Wonderfully spoofed by Bill Bailey.

I would argue this. I have been involved in hours upon hours of studio sessions. It is quite rare that anyone has a single take or the take you hear is from only one take.

Most vocal tracks and many guitar tracks are made up from several different tracks. Vocals almost never hit the first verse with a run you’ll want to keep. The second chorus is often a keeper. Sometimes depending on the way the verse and chorus mix, the second chorus is copied to the first chorus.

I’ve worked with musicians that, on stage, they belt it out with no (or next to no) sour notes. In the studio, with the headphones on and a sterile enviroment, many musicians don’t “feel it”. I’ve also worked with the flip side. Musicians that are more at home in the studio but if you put them on stage and they gak like crazy.

Some tracks will sound fine to everyone else, but the artist or producer think they can do better. They spend the next hour tracking the vocals and piece the best bits together. They are skilled enough to capture the track the same as the pieced together bit, but why bother when you’ve already got it.

Time in the studio isn’t like a paint by numbers picture. It’s more like working with oil on canvas.
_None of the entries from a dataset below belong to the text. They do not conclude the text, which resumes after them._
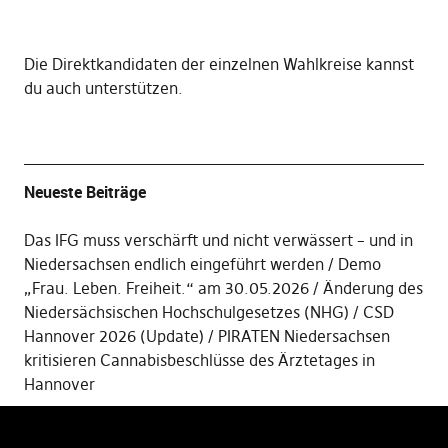
Die
Direktkandidaten der einzelnen Wahlkreise kannst
du auch unterstützen
.
Neueste Beiträge
Das IFG muss verschärft und nicht verwässert – und in
Niedersachsen endlich eingeführt werden
Demo
„Frau. Leben. Freiheit.“ am 30.05.2026
Änderung des
Niedersächsischen Hochschulgesetzes (NHG)
CSD
Hannover 2026 (Update)
PIRATEN Niedersachsen
kritisieren Cannabisbeschlüsse des Ärztetages in
Hannover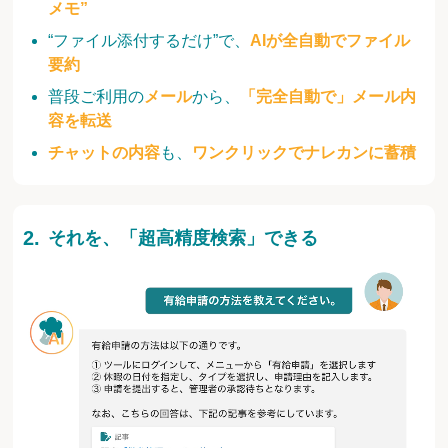
メモ”
“ファイル添付するだけ”で、
AIが全自動でファイル
要約
普段ご利用の
メール
から、
「完全自動で」メール内
容を転送
チャットの内容
も、
ワンクリックでナレカンに蓄積
それを、「超高精度検索」できる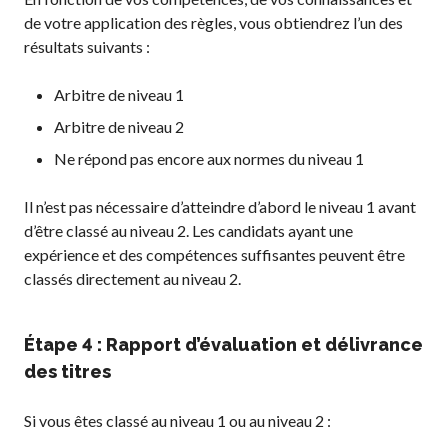
de votre application des règles, vous obtiendrez l’un des
résultats suivants :
Arbitre de niveau 1
Arbitre de niveau 2
Ne répond pas encore aux normes du niveau 1
Il n’est pas nécessaire d’atteindre d’abord le niveau 1 avant
d’être classé au niveau 2. Les candidats ayant une
expérience et des compétences suffisantes peuvent être
classés directement au niveau 2.
Étape 4 : Rapport d’évaluation et délivrance
des titres
Si vous êtes classé au niveau 1 ou au niveau 2 :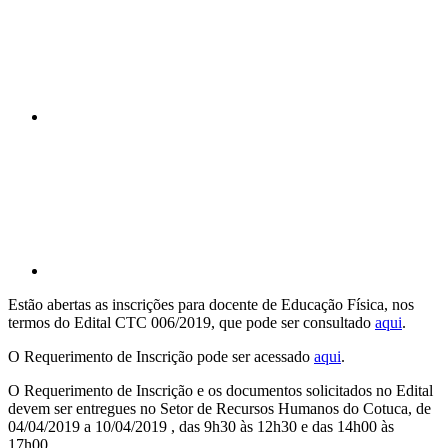
Compartilhar p
Estão abertas as inscrições para docente de Educação Física, nos
termos do Edital CTC 006/2019, que pode ser consultado
aqui
.
O Requerimento de Inscrição pode ser acessado
aqui
.
O Requerimento de Inscrição e os documentos solicitados no Edital
devem ser entregues no Setor de Recursos Humanos do Cotuca, de
04/04/2019 a 10/04/2019 , das 9h30 às 12h30 e das 14h00 às
17h00.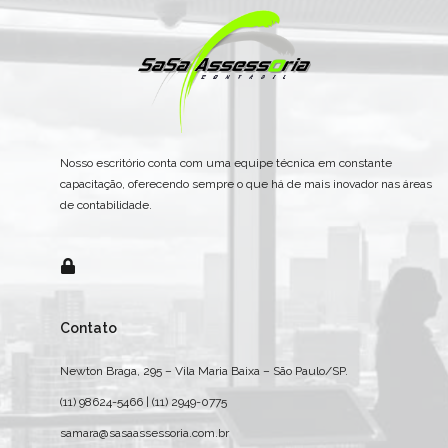
Nosso escritório conta com uma equipe técnica em constante
capacitação, oferecendo sempre o que há de mais inovador nas áreas
de contabilidade.
Contato
Newton Braga, 295 – Vila Maria Baixa – São Paulo/SP.
(11) 98624-5466 | (11) 2949-0775
samara@sasaassessoria.com.br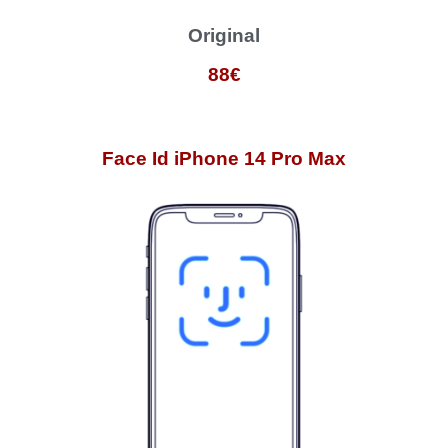
Original
88€
Face Id iPhone 14 Pro Max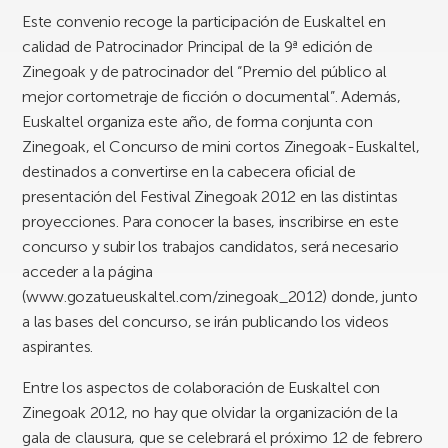
Este convenio recoge la participación de Euskaltel en
calidad de Patrocinador Principal de la 9ª edición de
Zinegoak y de patrocinador del “Premio del público al
mejor cortometraje de ficción o documental”. Además,
Euskaltel organiza este año, de forma conjunta con
Zinegoak, el Concurso de mini cortos Zinegoak-Euskaltel,
destinados a convertirse en la cabecera oficial de
presentación del Festival Zinegoak 2012 en las distintas
proyecciones. Para conocer la bases, inscribirse en este
concurso y subir los trabajos candidatos, será necesario
acceder a la página
(www.gozatueuskaltel.com/zinegoak_2012) donde, junto
a las bases del concurso, se irán publicando los videos
aspirantes.
Entre los aspectos de colaboración de Euskaltel con
Zinegoak 2012, no hay que olvidar la organización de la
gala de clausura, que se celebrará el próximo 12 de febrero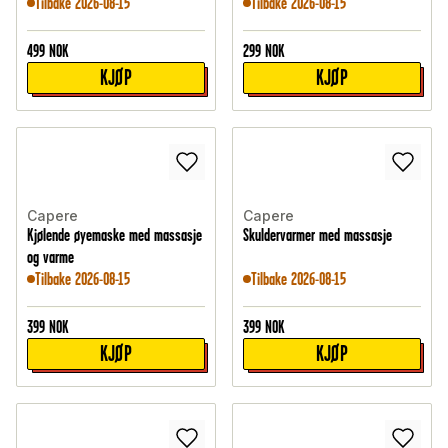
Tilbake 2026-08-15
Tilbake 2026-08-15
499
NOK
299
NOK
KJØP
KJØP
Capere
Capere
Kjølende øyemaske med massasje
Skuldervarmer med massasje
og varme
Tilbake 2026-08-15
Tilbake 2026-08-15
399
NOK
399
NOK
KJØP
KJØP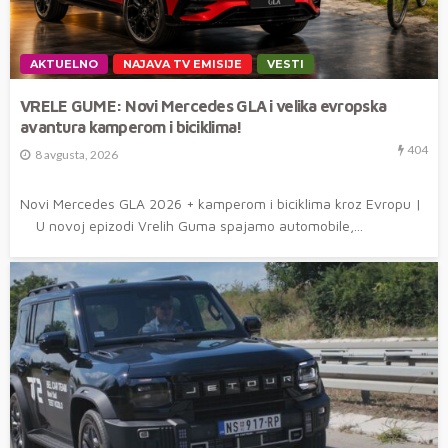
AKTUELNO
NAJAVA TV EMISIJE
VESTI
VRELE GUME: Novi Mercedes GLA i velika evropska
avantura kamperom i biciklima!
404
8 avgusta, 2026
Novi Mercedes GLA 2026 + kamperom i biciklima kroz Evropu |
U novoj epizodi Vrelih Guma spajamo automobile,...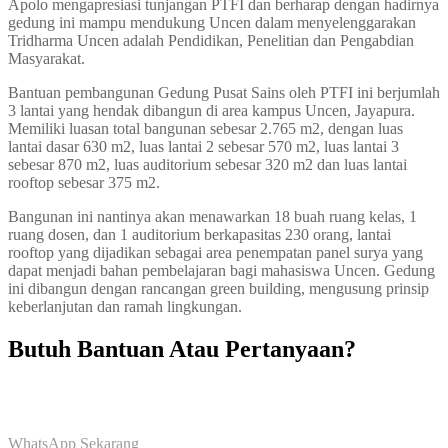
Apolo mengapresiasi tunjangan PTFI dan berharap dengan hadirnya
gedung ini mampu mendukung Uncen dalam menyelenggarakan
Tridharma Uncen adalah Pendidikan, Penelitian dan Pengabdian
Masyarakat.
Bantuan pembangunan Gedung Pusat Sains oleh PTFI ini berjumlah
3 lantai yang hendak dibangun di area kampus Uncen, Jayapura.
Memiliki luasan total bangunan sebesar 2.765 m2, dengan luas
lantai dasar 630 m2, luas lantai 2 sebesar 570 m2, luas lantai 3
sebesar 870 m2, luas auditorium sebesar 320 m2 dan luas lantai
rooftop sebesar 375 m2.
Bangunan ini nantinya akan menawarkan 18 buah ruang kelas, 1
ruang dosen, dan 1 auditorium berkapasitas 230 orang, lantai
rooftop yang dijadikan sebagai area penempatan panel surya yang
dapat menjadi bahan pembelajaran bagi mahasiswa Uncen. Gedung
ini dibangun dengan rancangan green building, mengusung prinsip
keberlanjutan dan ramah lingkungan.
Butuh Bantuan Atau Pertanyaan?
Achmad Hino siap membantu Anda dengan memberikan pelayanan
dan penawaran terbaik.
WhatsApp Sekarang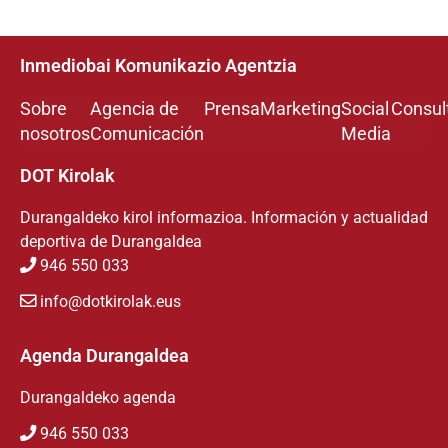
Inmediobai Komunikazio Agentzia
Sobre
Agencia de
Prensa
Marketing
Social
Consul
nosotros
Comunicación
Media
DOT Kirolak
Durangaldeko kirol informazioa. Información y actualidad
deportiva de Durangaldea
946 550 033
info@dotkirolak.eus
Agenda Durangaldea
Durangaldeko agenda
946 550 033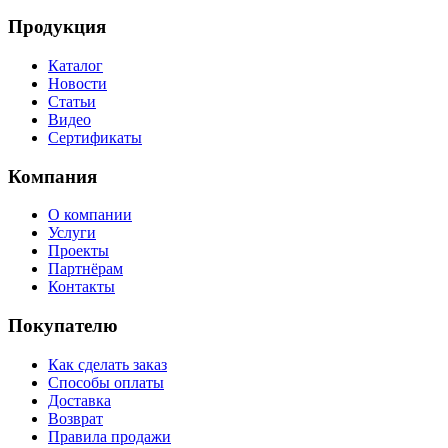
Продукция
Каталог
Новости
Статьи
Видео
Сертификаты
Компания
О компании
Услуги
Проекты
Партнёрам
Контакты
Покупателю
Как сделать заказ
Способы оплаты
Доставка
Возврат
Правила продажи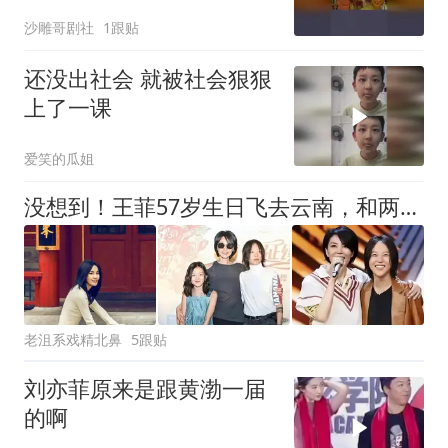
沙雕哥剧社
1跟贴
还没出社会 就被社会狠狠
上了一课
爱笑的瓜姐
没想到！王菲57岁生日飞去云南，和两个女儿一起，李亚鹏也在云南
老沮系戏精北鼻
5跟贴
刘亦菲原来是跟黄渤一届
的啊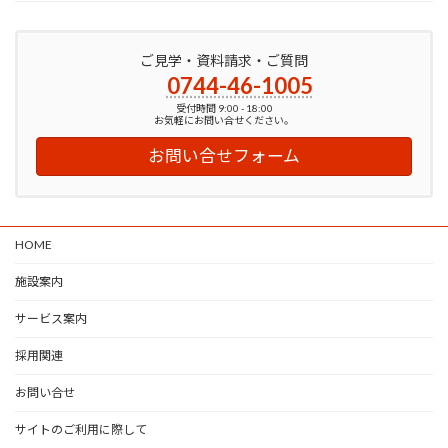
ご見学・資料請求・ご質問
0744-46-1005
受付時間 9:00 - 18:00
お気軽にお問い合せください。
お問い合せフォーム
HOME
施設案内
サービス案内
採用関連
お問い合せ
サイトのご利用に際して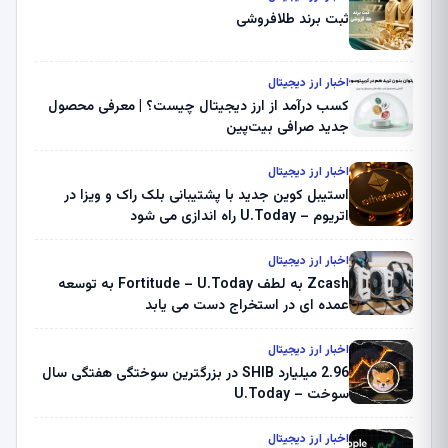
ثبت برند طلافروشی
اخبار ارز دیجیتال
کسب درآمد از ارز دیجیتال چیست؟ | معرفی محصول
جدید صرافی بیت‌پین
اخبار ارز دیجیتال
استیبل کوین جدید با پشتیبانی بلک راک و ویزا در
اتریوم – U.Today راه اندازی می شود
اخبار ارز دیجیتال
Zcash به لطف Fortitude – U.Today به توسعه
عمده ای در استخراج دست می یابد
اخبار ارز دیجیتال
2.96 میلیارد SHIB در بزرگترین سوختگی هفتگی سال
سوخت – U.Today
اخبار ارز دیجیتال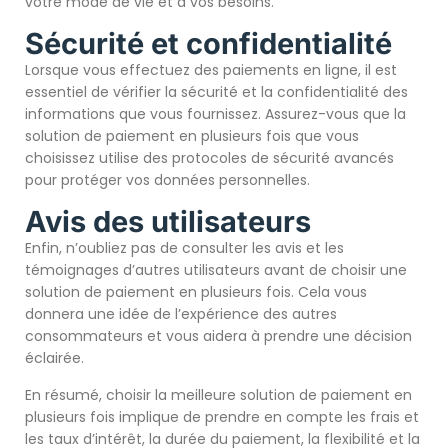
votre mode de vie et à vos besoins.
Sécurité et confidentialité
Lorsque vous effectuez des paiements en ligne, il est
essentiel de vérifier la sécurité et la confidentialité des
informations que vous fournissez. Assurez-vous que la
solution de paiement en plusieurs fois que vous
choisissez utilise des protocoles de sécurité avancés
pour protéger vos données personnelles.
Avis des utilisateurs
Enfin, n’oubliez pas de consulter les avis et les
témoignages d’autres utilisateurs avant de choisir une
solution de paiement en plusieurs fois. Cela vous
donnera une idée de l’expérience des autres
consommateurs et vous aidera à prendre une décision
éclairée.
En résumé, choisir la meilleure solution de paiement en
plusieurs fois implique de prendre en compte les frais et
les taux d’intérêt, la durée du paiement, la flexibilité et la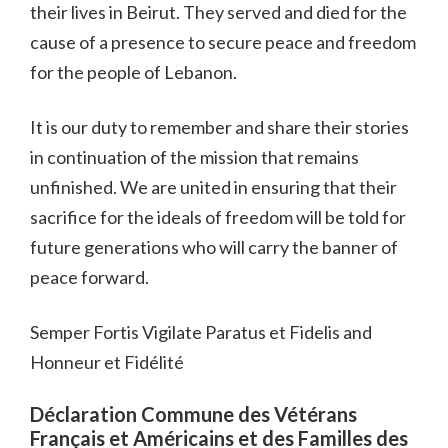
their lives in Beirut. They served and died for the
cause of a presence to secure peace and freedom
for the people of Lebanon.
It is our duty to remember and share their stories
in continuation of the mission that remains
unfinished. We are united in ensuring that their
sacrifice for the ideals of freedom will be told for
future generations who will carry the banner of
peace forward.
Semper Fortis Vigilate Paratus et Fidelis and
Honneur et Fidélité
Déclaration Commune des Vétérans
Français et Américains et des Familles des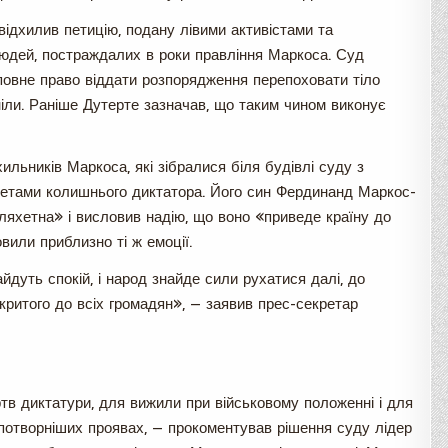
відхилив петицію, подану лівими активістами та
людей, постраждалих в роки правління Маркоса. Суд
повне право віддати розпорядження перепоховати тіло
ніли. Раніше Дутерте зазначав, що таким чином виконує
ильників Маркоса, які зібралися біля будівлі суду з
третами колишнього диктатора. Його син Фердинанд Маркос-
яхетна» і висловив надію, що воно «приведе країну до
овили приблизно ті ж емоції.
йдуть спокій, і народ знайде сили рухатися далі, до
критого до всіх громадян», — заявив прес-секретар
тв диктатури, для вижили при військовому положенні і для
йпотворніших проявах, — прокоментував рішення суду лідер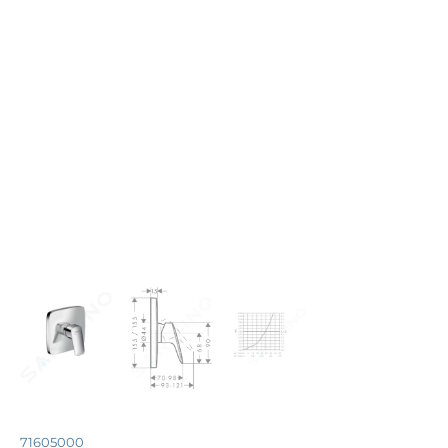
71605000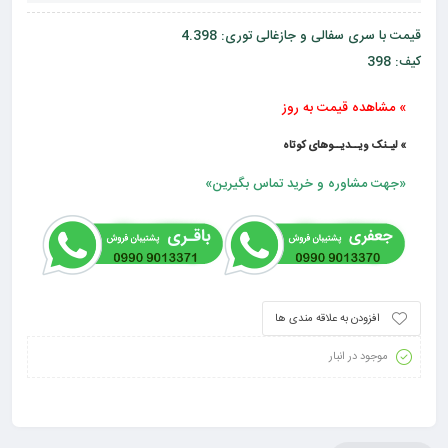
قیمت با سری سفالی و جازغالی توری: 4.398
کیف: 398
» مشاهده قیمت به روز
» لیـنک ویــدیــوهای کوتاه
«جهت مشاوره و خرید تماس بگیرین»
افزودن به علاقه مندی ها
موجود در انبار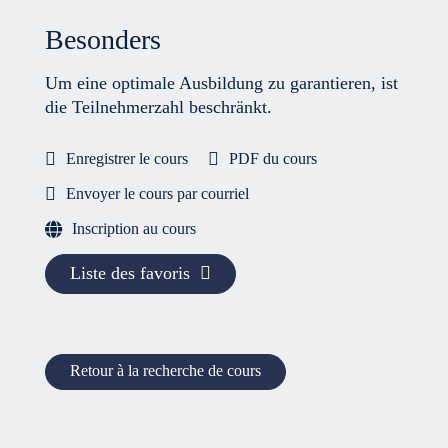
Besonders
Um eine optimale Ausbildung zu garantieren, ist
die Teilnehmerzahl beschränkt.
Enregistrer le cours
PDF du cours
Envoyer le cours par courriel
Inscription au cours
Liste des favoris
Retour à la recherche de cours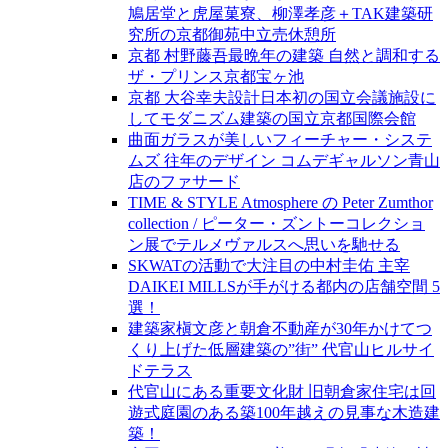
鳩居堂と虎屋菓寮、柳澤孝彦＋TAK建築研
究所の京都御苑中立売休憩所
京都 村野藤吾最晩年の建築 自然と調和する
ザ・プリンス京都宝ヶ池
京都 大谷幸夫設計日本初の国立会議施設に
してモダニズム建築の国立京都国際会館
曲面ガラスが美しいフィーチャー・システ
ムズ 往年のデザイン コムデギャルソン青山
店のファサード
TIME & STYLE Atmosphere の Peter Zumthor
collection / ピーター・ズントーコレクショ
ン展でテルメヴァルスへ思いを馳せる
SKWATの活動で大注目の中村圭佑 主宰
DAIKEI MILLSが手がける都内の店舗空間 5
選！
建築家槇文彦と朝倉不動産が30年かけてつ
くり上げた低層建築の”街” 代官山ヒルサイ
ドテラス
代官山にある重要文化財 旧朝倉家住宅は回
遊式庭園のある築100年越えの見事な木造建
築！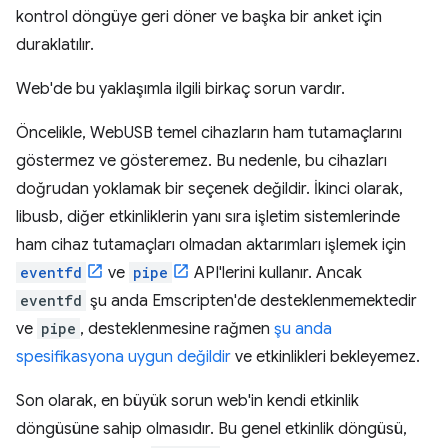
kontrol döngüye geri döner ve başka bir anket için
duraklatılır.
Web'de bu yaklaşımla ilgili birkaç sorun vardır.
Öncelikle, WebUSB temel cihazların ham tutamaçlarını
göstermez ve gösteremez. Bu nedenle, bu cihazları
doğrudan yoklamak bir seçenek değildir. İkinci olarak,
libusb, diğer etkinliklerin yanı sıra işletim sistemlerinde
ham cihaz tutamaçları olmadan aktarımları işlemek için
eventfd
ve
pipe
API'lerini kullanır. Ancak
eventfd
şu anda Emscripten'de desteklenmemektedir
ve
pipe
, desteklenmesine rağmen
şu anda
spesifikasyona uygun değildir
ve etkinlikleri bekleyemez.
Son olarak, en büyük sorun web'in kendi etkinlik
döngüsüne sahip olmasıdır. Bu genel etkinlik döngüsü,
You continue to shove and blend the colours until the image in your mind is in front of you.

Your comment is almost like saying if an artist has to erase a line, repaint over an area, or start the painting again… then they just aren’t that good of an artist.

True enough…but a talented singer is one who can move people in a live setting with no effects or even amplification. I’ve been lucky enough to encounter that type of talent at some house concerts. That the talents were unknown enough to be performing house concerts is just another annoyance.

In Australia at least Peter Andre and Jordan’s duet exposes music industry technology (second last item) got a lot of coverage a couple of years ago. Listen as Auto-Tune works it’s magic.

To be fair to Cher, Auto-tune was used as a deliberate effect in Believe. But for many pop vocalists, it is an essential. :rolleyes:

Si

The most depressing job in music? Playing the keyboard connected to the computer running AutoTune to supply the notes Britney Spears is supposed to be singing. AutoTune can correct pitch within a limited range - you have to be singing somewhere in the neighborhood of the note. If you’re singing the wrong note entirely, the AutoTune operator has to supply the correct one. “Believe” used this facility to change the melody Cher was singing to totally different notes. As pointed out, Cher can obviously sing perfectly well.

There is a video floating around out there featuring Britney (or some other talentless pop-tart) with the vocal pre-AutoTune. It is not pretty.

I don’t like having to be fair to Britney, but if it’s the video I have seen, the vocal (which is awful) is not an attempt at singing the song, and never makes it into the mix (processed or otherwise). It is only to ensure that her lips move at the right time and that she keeps the dance moves in sync. The vocals are coming from the backing track. Few artists can manage the physical exertion required for that sort of choreography and sing with any measure of skill. So a backing track is not that unusual, but the artists lips should keep moving.